(Items from a data source)
--- START ---

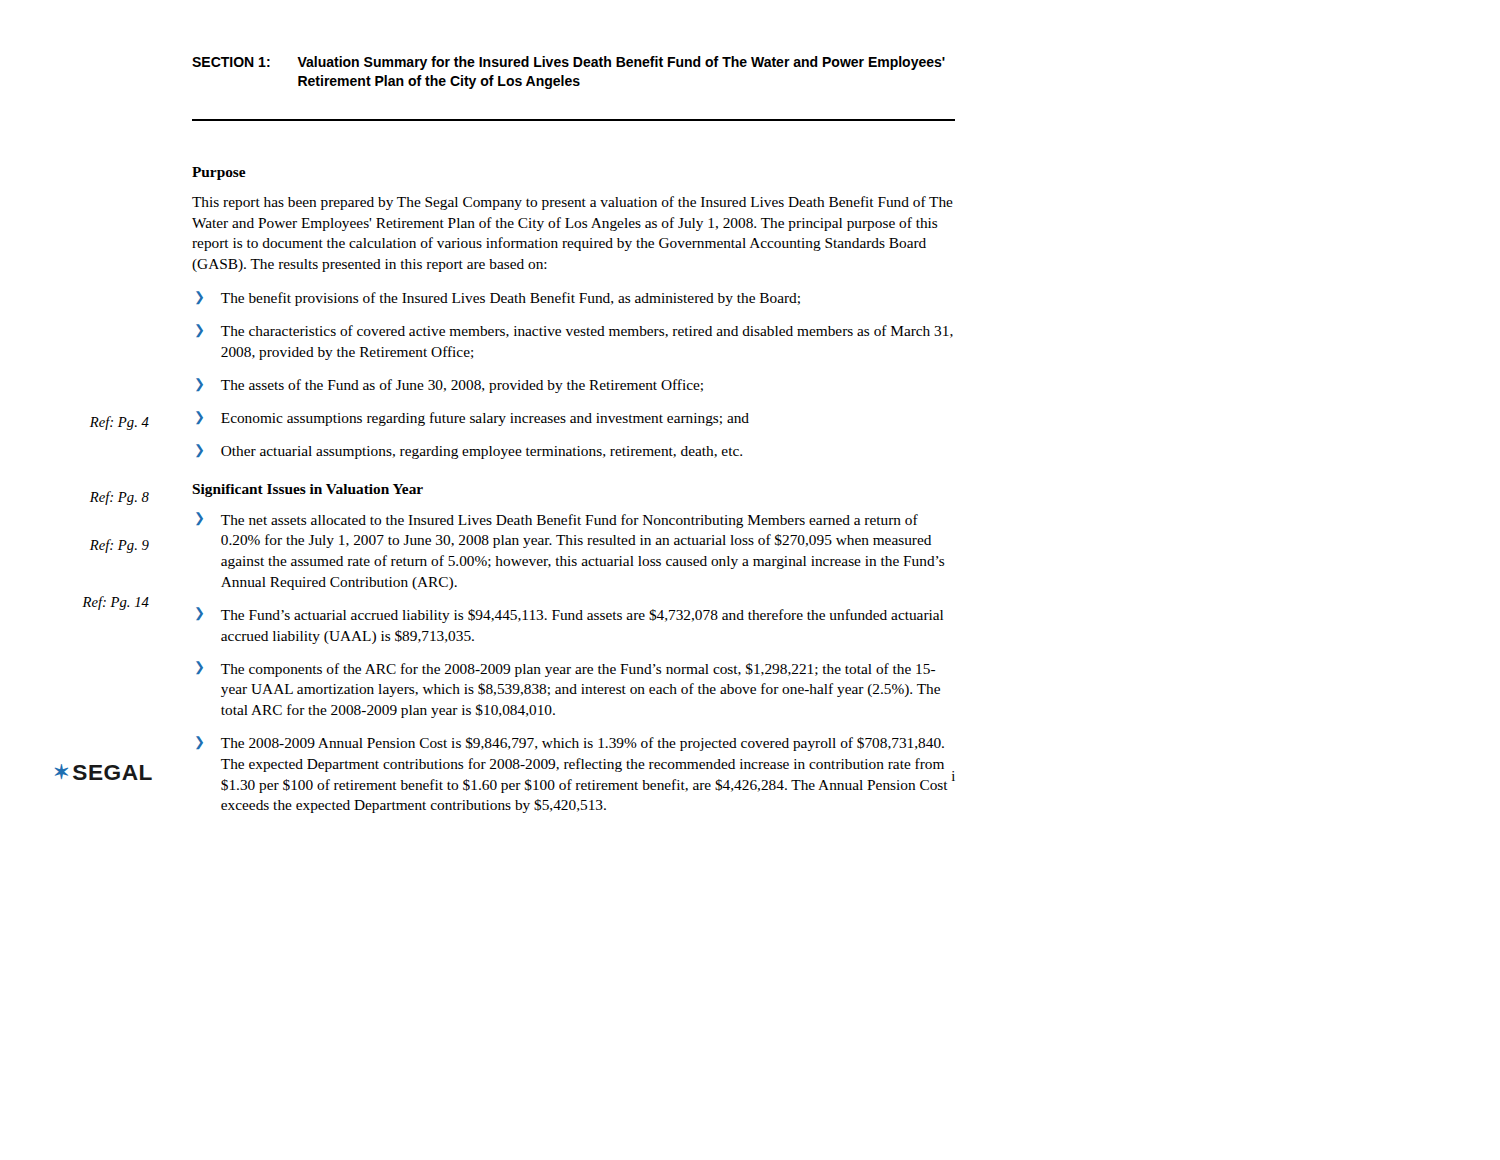SECTION 1:
Valuation Summary for the Insured Lives Death Benefit Fund of The Water and Power Employees' Retirement Plan of the City of Los Angeles
Ref: Pg. 4
Ref: Pg. 8
Ref: Pg. 9
Ref: Pg. 14
Purpose
This report has been prepared by The Segal Company to present a valuation of the Insured Lives Death Benefit Fund of The Water and Power Employees' Retirement Plan of the City of Los Angeles as of July 1, 2008. The principal purpose of this report is to document the calculation of various information required by the Governmental Accounting Standards Board (GASB). The results presented in this report are based on:
The benefit provisions of the Insured Lives Death Benefit Fund, as administered by the Board;
The characteristics of covered active members, inactive vested members, retired and disabled members as of March 31, 2008, provided by the Retirement Office;
The assets of the Fund as of June 30, 2008, provided by the Retirement Office;
Economic assumptions regarding future salary increases and investment earnings; and
Other actuarial assumptions, regarding employee terminations, retirement, death, etc.
Significant Issues in Valuation Year
The net assets allocated to the Insured Lives Death Benefit Fund for Noncontributing Members earned a return of 0.20% for the July 1, 2007 to June 30, 2008 plan year. This resulted in an actuarial loss of $270,095 when measured against the assumed rate of return of 5.00%; however, this actuarial loss caused only a marginal increase in the Fund’s Annual Required Contribution (ARC).
The Fund’s actuarial accrued liability is $94,445,113. Fund assets are $4,732,078 and therefore the unfunded actuarial accrued liability (UAAL) is $89,713,035.
The components of the ARC for the 2008-2009 plan year are the Fund’s normal cost, $1,298,221; the total of the 15-year UAAL amortization layers, which is $8,539,838; and interest on each of the above for one-half year (2.5%). The total ARC for the 2008-2009 plan year is $10,084,010.
The 2008-2009 Annual Pension Cost is $9,846,797, which is 1.39% of the projected covered payroll of $708,731,840. The expected Department contributions for 2008-2009, reflecting the recommended increase in contribution rate from $1.30 per $100 of retirement benefit to $1.60 per $100 of retirement benefit, are $4,426,284. The Annual Pension Cost exceeds the expected Department contributions by $5,420,513.
The actuarial valuation report as of July 1, 2008 is based on financial information as of that date. Changes in the value of assets subsequent to that date, to the extent they exist, are not reflected. Declines in asset values will increase the actuarial cost of the Fund, while increases will decrease the actuarial cost of the Fund.
✶SEGAL
i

--- END ---

[WORK INSTRUCTION]: Give back exactly the lines from the line containing "Economic assumptions regarding" to the end of the entries, and no other lines.

[ANSWER TO THE EXERCISE]:
Economic assumptions regarding future salary increases and investment earnings; and
Other actuarial assumptions, regarding employee terminations, retirement, death, etc.
Significant Issues in Valuation Year
The net assets allocated to the Insured Lives Death Benefit Fund for Noncontributing Members earned a return of 0.20% for the July 1, 2007 to June 30, 2008 plan year. This resulted in an actuarial loss of $270,095 when measured against the assumed rate of return of 5.00%; however, this actuarial loss caused only a marginal increase in the Fund’s Annual Required Contribution (ARC).
The Fund’s actuarial accrued liability is $94,445,113. Fund assets are $4,732,078 and therefore the unfunded actuarial accrued liability (UAAL) is $89,713,035.
The components of the ARC for the 2008-2009 plan year are the Fund’s normal cost, $1,298,221; the total of the 15-year UAAL amortization layers, which is $8,539,838; and interest on each of the above for one-half year (2.5%). The total ARC for the 2008-2009 plan year is $10,084,010.
The 2008-2009 Annual Pension Cost is $9,846,797, which is 1.39% of the projected covered payroll of $708,731,840. The expected Department contributions for 2008-2009, reflecting the recommended increase in contribution rate from $1.30 per $100 of retirement benefit to $1.60 per $100 of retirement benefit, are $4,426,284. The Annual Pension Cost exceeds the expected Department contributions by $5,420,513.
The actuarial valuation report as of July 1, 2008 is based on financial information as of that date. Changes in the value of assets subsequent to that date, to the extent they exist, are not reflected. Declines in asset values will increase the actuarial cost of the Fund, while increases will decrease the actuarial cost of the Fund.
✶SEGAL
i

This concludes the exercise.